> _EXTRACTED MATERIAL_
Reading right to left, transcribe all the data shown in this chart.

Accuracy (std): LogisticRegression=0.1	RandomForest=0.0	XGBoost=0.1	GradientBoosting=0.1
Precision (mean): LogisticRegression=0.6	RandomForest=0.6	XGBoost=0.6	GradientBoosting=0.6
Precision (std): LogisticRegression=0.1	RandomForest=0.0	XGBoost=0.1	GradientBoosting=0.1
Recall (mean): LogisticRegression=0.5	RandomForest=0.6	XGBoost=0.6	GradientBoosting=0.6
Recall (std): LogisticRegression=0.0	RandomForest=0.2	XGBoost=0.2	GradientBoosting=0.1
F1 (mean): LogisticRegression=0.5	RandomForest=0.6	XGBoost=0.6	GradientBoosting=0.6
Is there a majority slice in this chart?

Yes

---

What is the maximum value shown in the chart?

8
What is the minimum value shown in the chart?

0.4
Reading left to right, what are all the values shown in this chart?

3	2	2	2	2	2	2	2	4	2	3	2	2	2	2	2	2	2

--

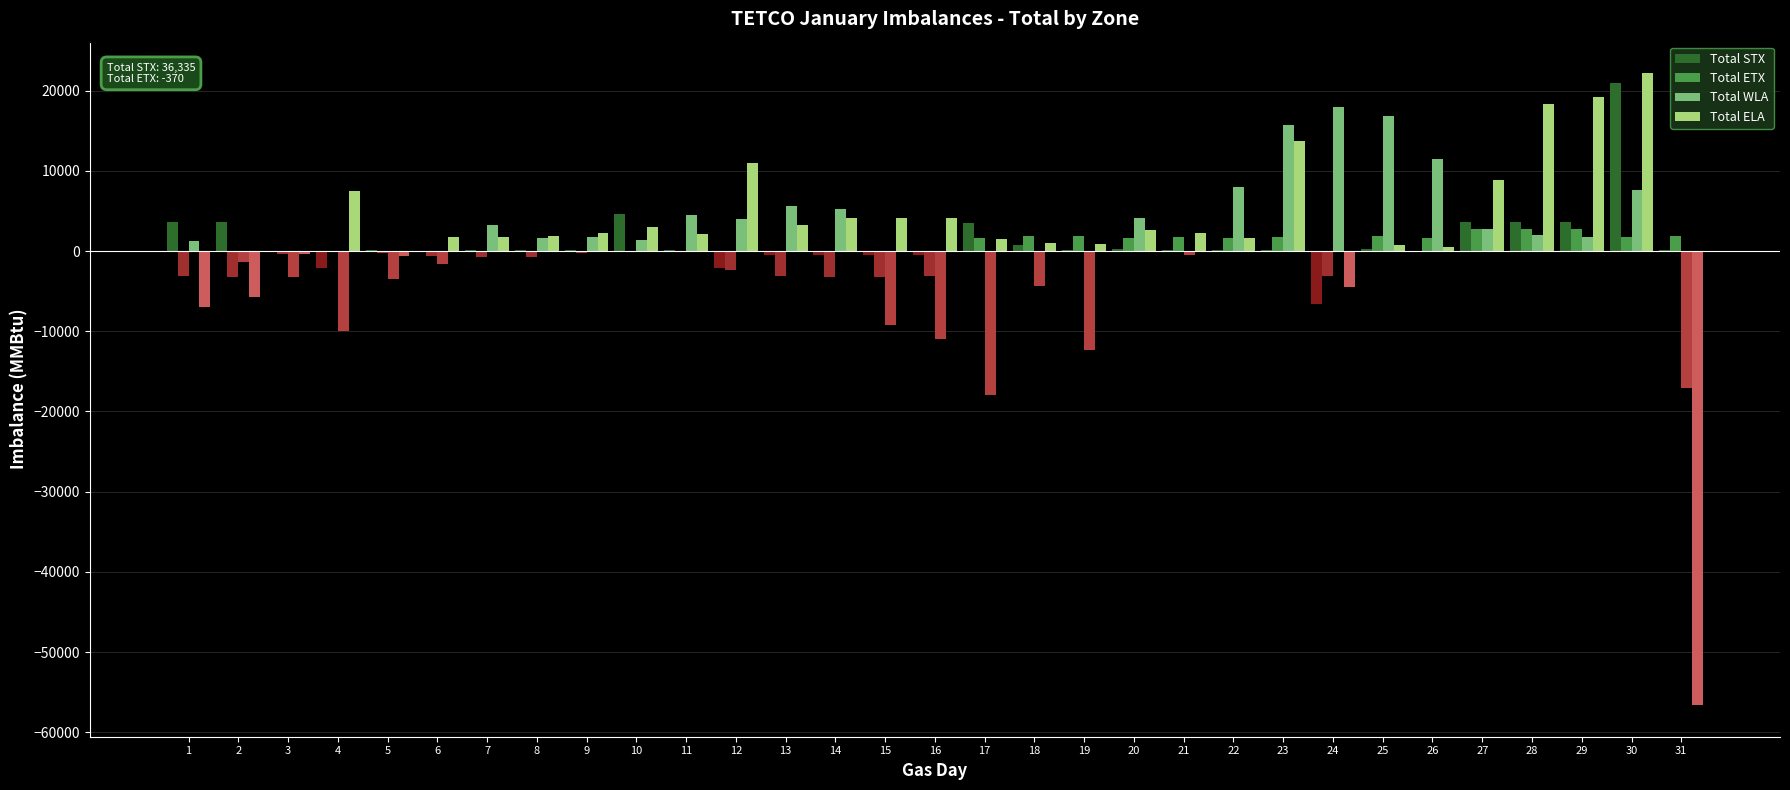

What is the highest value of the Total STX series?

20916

> _TASK_
Could you copy the data above word for word, starting at the line containing "What is the maximum value shown in the chart?" and ending at the line containing "Reading left to"?

> _RESPONSE FOR THIS EXERCISE_
What is the maximum value shown in the chart?

8
What is the minimum value shown in the chart?

0.4
Reading left to right, what are all the values shown in this chart?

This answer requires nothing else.